After the data analysis and computing are completed, you can store the data in HDFS or export them to OBS.

You can perform the following steps to export files and directories:

  1. Log in to the MRS console.
  2. Choose Clusters > Active Clusters and click the name of the cluster to be queried to enter the page displaying the cluster's basic information.
  3. Click the Files tab, and the file management page is displayed.
  4. Select HDFS File List.
  5. Go to the data storage directory, for example, bd_app1.
  6. Click Export Data and configure the OBS and HDFS paths. When configuring the OBS or HDFS path, click Browse, select a file directory, and click Yes.
    • OBS path
      • The path must start with obs://.
      • The directory and file name can contain letters, digits, hyphens (-), and underscores (_), but cannot contain the following special characters: ;|&>,<'$*?\
      • The directory and file name cannot start or end with a space, but can contain spaces between them.
      • The OBS full path contains a maximum of 255 characters.
    • HDFS path
      • The path starts with /user by default.
      • The directory and file name can contain letters, digits, hyphens (-), and underscores (_), but cannot contain the following special characters: ;|&>,<'$*?\:
      • The directory and file name cannot start or end with a space, but can contain spaces between them.
      • The HDFS full path contains a maximum of 255 characters.

    When a folder is exported to OBS, a label file named folder name_$folder$ is added to the OBS path. Ensure that the exported folder is not empty. If the exported folder is empty, OBS cannot display the folder and only generates a file named folder name_$folder$.

  7. Click OK.

    You can view the file upload progress on the File Operation Records tab page. MRS processes the data export operation as a DistCp job. You can also check whether the DistCp job is successfully executed on the Jobs tab page.

Viewing Operation Logs

When importing and exporting data on the MRS management console, you can choose Files > File Operation Records to view the data import and export progress.

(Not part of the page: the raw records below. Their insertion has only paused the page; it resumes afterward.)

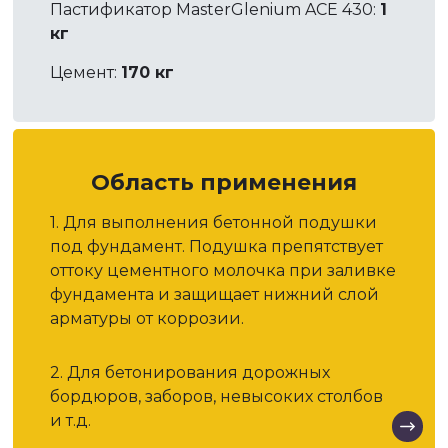
Пастификатор MasterGlenium ACE 430:
1
кг
Цемент:
170 кг
Область применения
1. Для выполнения бетонной подушки
под фундамент. Подушка препятствует
оттоку цементного молочка при заливке
фундамента и защищает нижний слой
арматуры от коррозии.
2. Для бетонирования дорожных
бордюров, заборов, невысоких столбов
и т.д.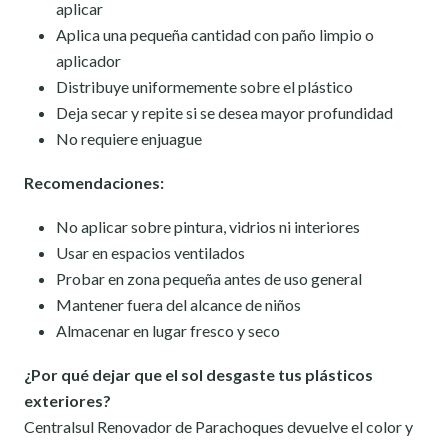
aplicar
Aplica una pequeña cantidad con paño limpio o
aplicador
Distribuye uniformemente sobre el plástico
Deja secar y repite si se desea mayor profundidad
No requiere enjuague
Recomendaciones:
No aplicar sobre pintura, vidrios ni interiores
Usar en espacios ventilados
Probar en zona pequeña antes de uso general
Mantener fuera del alcance de niños
Almacenar en lugar fresco y seco
¿Por qué dejar que el sol desgaste tus plásticos
exteriores?
Centralsul Renovador de Parachoques devuelve el color y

Table 1 describes the parameters of the file operation record.

Table 1 File operation record parameters

Parameter

Description

Created

Time when the data import or export task is created.

Source Path

Source path of data.

  • OBS path during data import.
  • HDFS path during data export.

Target Path

Target path of data.

  • HDFS path during data import.
  • OBS path during data import.

Status

Status during data import or export.
  • Submitted
  • Accepted
  • Running
  • Completed
  • Terminated
  • Abnormal

Duration (min)

Time of data import or export.

The unit is minute.

Result

Result of data import or export.

  • Successful
  • Failed
  • Killed
  • Undefined

Operation

View Log: allows you to view file operation logs.